记忆涉及的问题还有许多,由于篇幅所限,这里无法一一探讨,有兴趣的朋友可以参阅拙作《破解大脑之谜——精神分子论》,其中有更为详尽的论述。记忆之谜是最难破解的科学之谜之一,作者不揣浅陋,冒昧提出自己的一点浅薄之见,希望得到专家、学者和朋友们的批评与教正。
2012-8-26于郑州
注释:
[1][8] 陈定学:《破解大脑之谜——精神分子论》,群言出版社2005年版,第175、196页。

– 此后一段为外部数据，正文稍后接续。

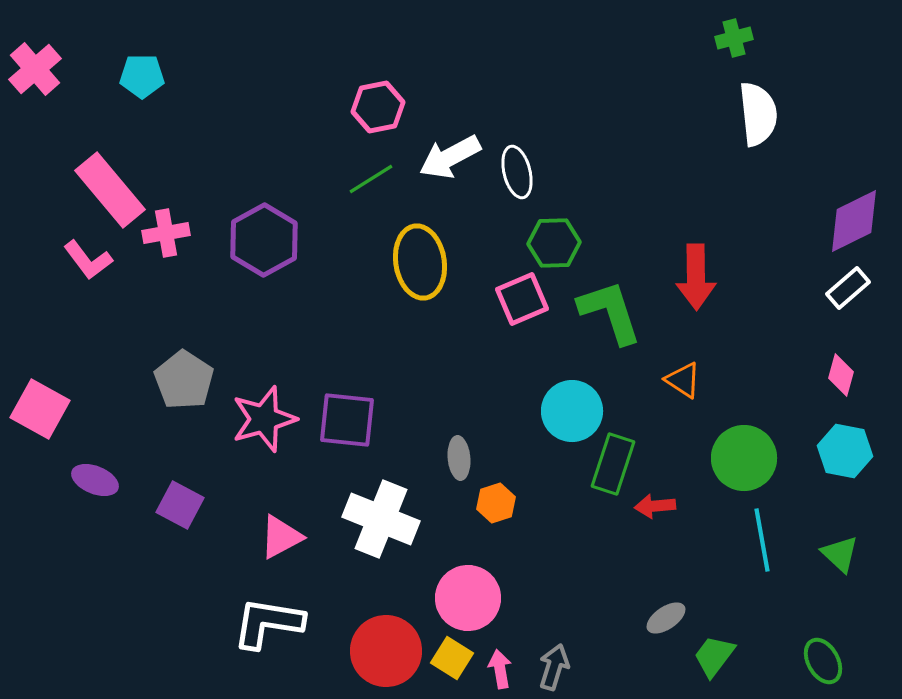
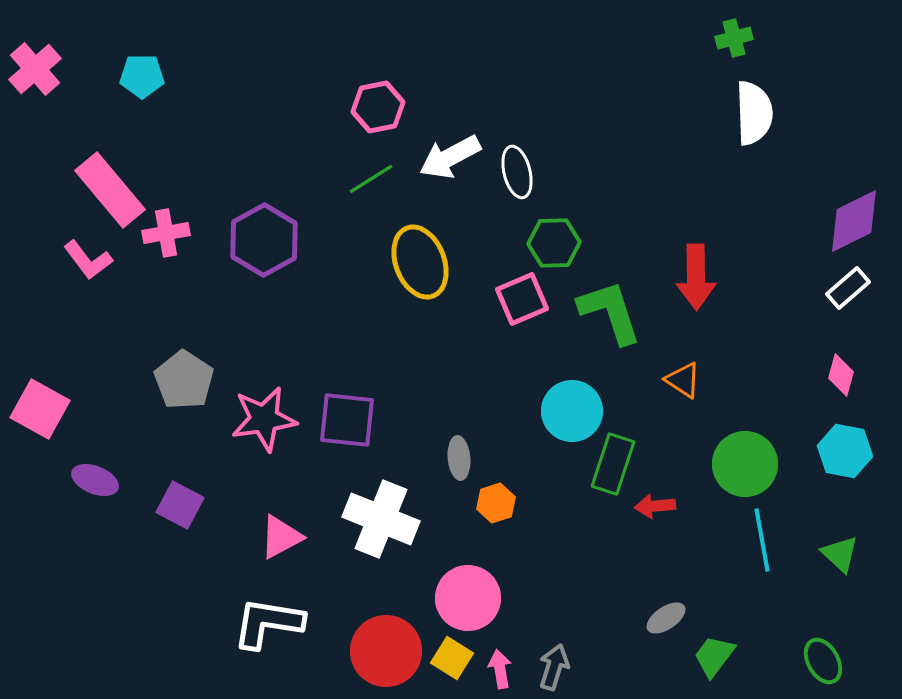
white semicircle at (758, 114): moved 4 px left, 1 px up; rotated 4 degrees clockwise
yellow ellipse at (420, 262): rotated 12 degrees counterclockwise
pink star at (264, 419): rotated 8 degrees clockwise
green circle at (744, 458): moved 1 px right, 6 px down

[2] 王文清:《宇宙·地球·生命——化学家眼里的生命》,湖南教育出版社1999年版,第141页。
[3] [日]牧野贤治:《解开生命的密码——向生命和自然之谜挑战》,北京出版社1982年版,第61页。
[4] 韩济生:《神经科学原理》第2版,北京医科大学出版社1999版,第921页。
[5] 张镜如:《生理学》第4版,人民卫生出版社1998版,第361页。
[6] 陈宜张主编:《大脑黑匣揭秘》,北京教育出版社、北京少年儿童出版社,2002年版,第119~120页。
[7] [英]弗朗西斯·克里克:《惊人的假说——灵魂的科学探索》,湖南科学技术出版社1999年版,第98页。